What does the future hold?

With thousands of potential applications and billions of places to run the algorithms, TinyML has incredible potential. However, this doesn’t mean that it will surpass or overtake cloud-based or centralised processing of AI and machine learning.

The inference or ‘production’ aspect of ML can be run on these devices, but training these algorithms still requires more compute and storage than you will find on microcontrollers. Some industry watchers predict we will see ‘training on the edge’ in five or so years, but there will continue to be a place for larger ML algorithms running within the four walls of the data centre.

TinyML should be thought of less as a replacement and more as a supplementary technology, supporting a distributed intelligent enterprise. It also supports movements towards federated machine learning, where intelligence is carried out at the edge and pushed into a central model for further processing.

Organisations should pay close attention to how this technology evolves and start investigating use cases now to get ahead of the curve. ABI Research forecasts the TinyML market to grow from 15.2 million shipments in 2020 to 2.5 billion in 2030, noting its potential to bolster IoT and even save lives.
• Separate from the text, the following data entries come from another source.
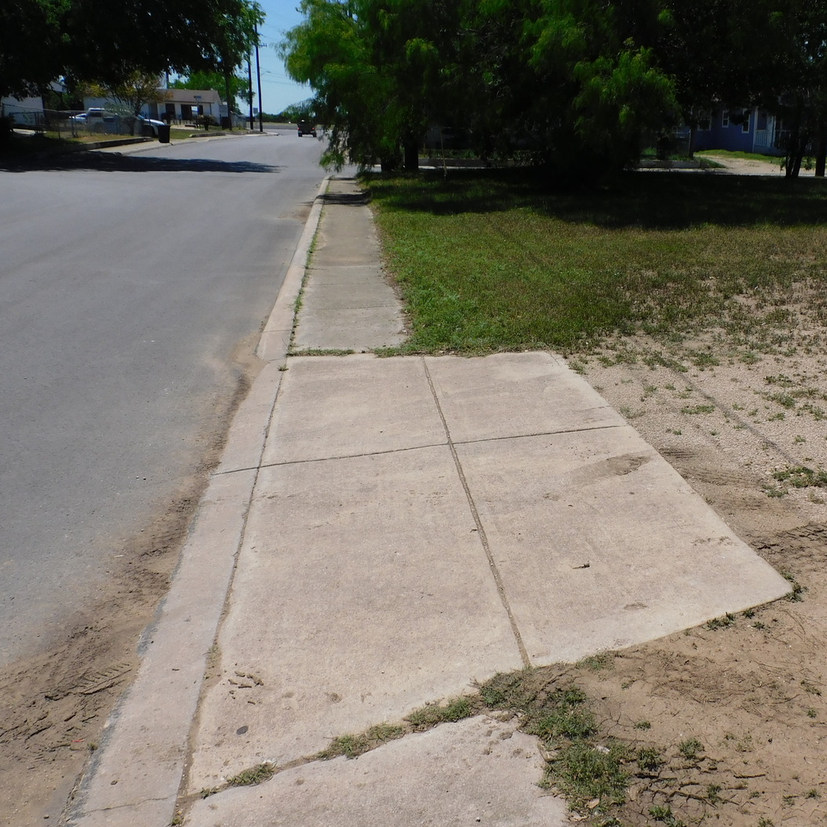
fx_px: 919
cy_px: 415
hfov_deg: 47.8
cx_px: 541
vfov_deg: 48.5
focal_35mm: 34
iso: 125
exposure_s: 1/1250
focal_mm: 5
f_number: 5
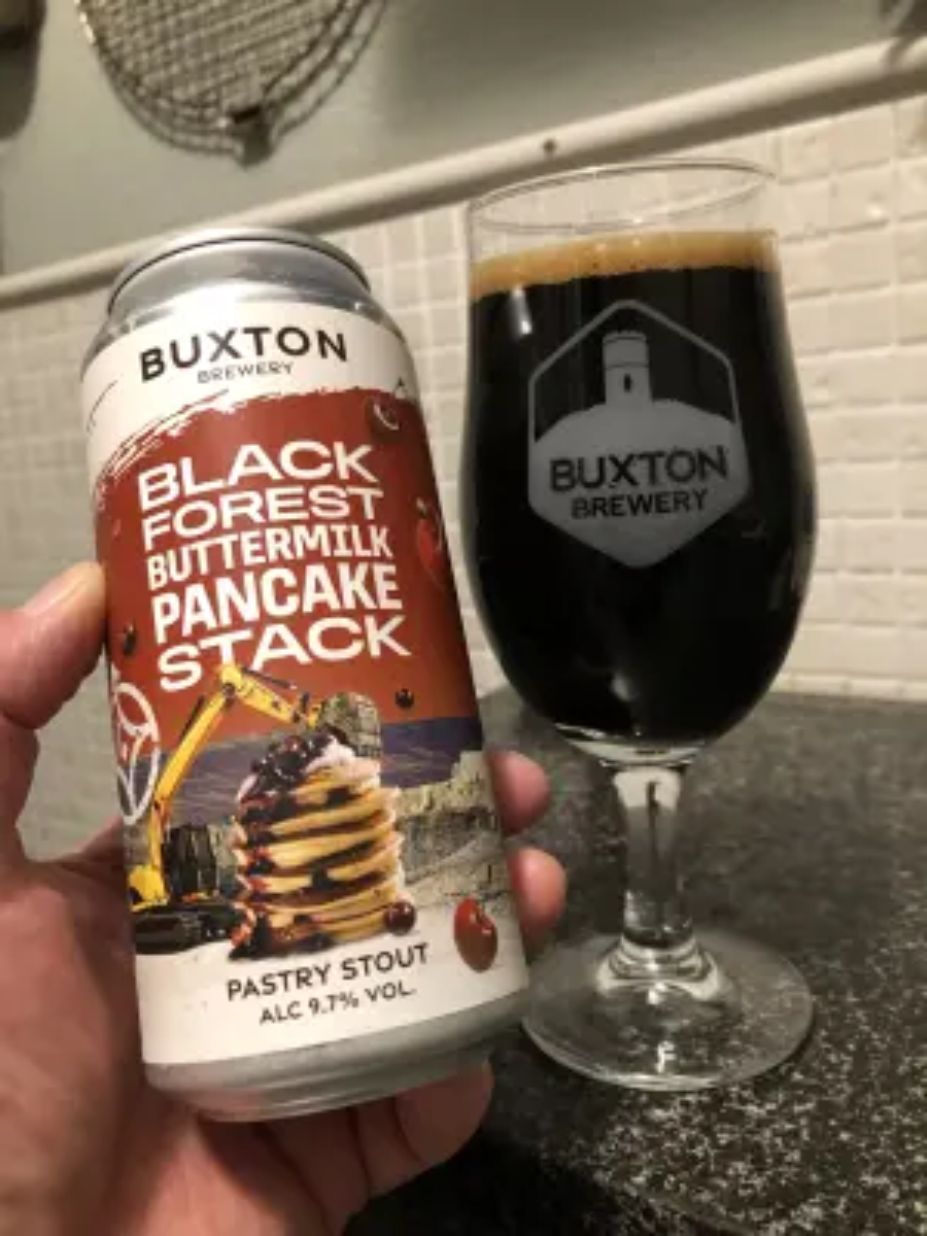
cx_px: 464
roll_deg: +5.1
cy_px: 618
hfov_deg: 49.7
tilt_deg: -9.1
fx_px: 1000
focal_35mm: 28
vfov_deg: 63.4
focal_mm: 3.99
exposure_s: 1/15
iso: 100
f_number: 1.8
While the technology is in its early stages, firms should leverage existing research and the vibrant ecosystem of use cases that already exist to start developing strategies for development, or consult their technology partners to investigate how it fits with their existing ecosystem. There are a range of vendors that already sell affordable TinyML-enabled devices and software stacks, making it easy to integrate into research and development activities.

It’s essential that TinyML remains an open-source platform, as this collaboration has underpinned much of the adoption we’ve experienced. At SAP, we’ve consistently made our TinyML work available to the open source community, as we believe this is the best way to increase accessibility and innovation.

Developer collaboration and ongoing innovation suggest TinyML will have a transformative impact, not only on how organisations invest in intelligent technology, but in the daily lives of everyone who engages with it.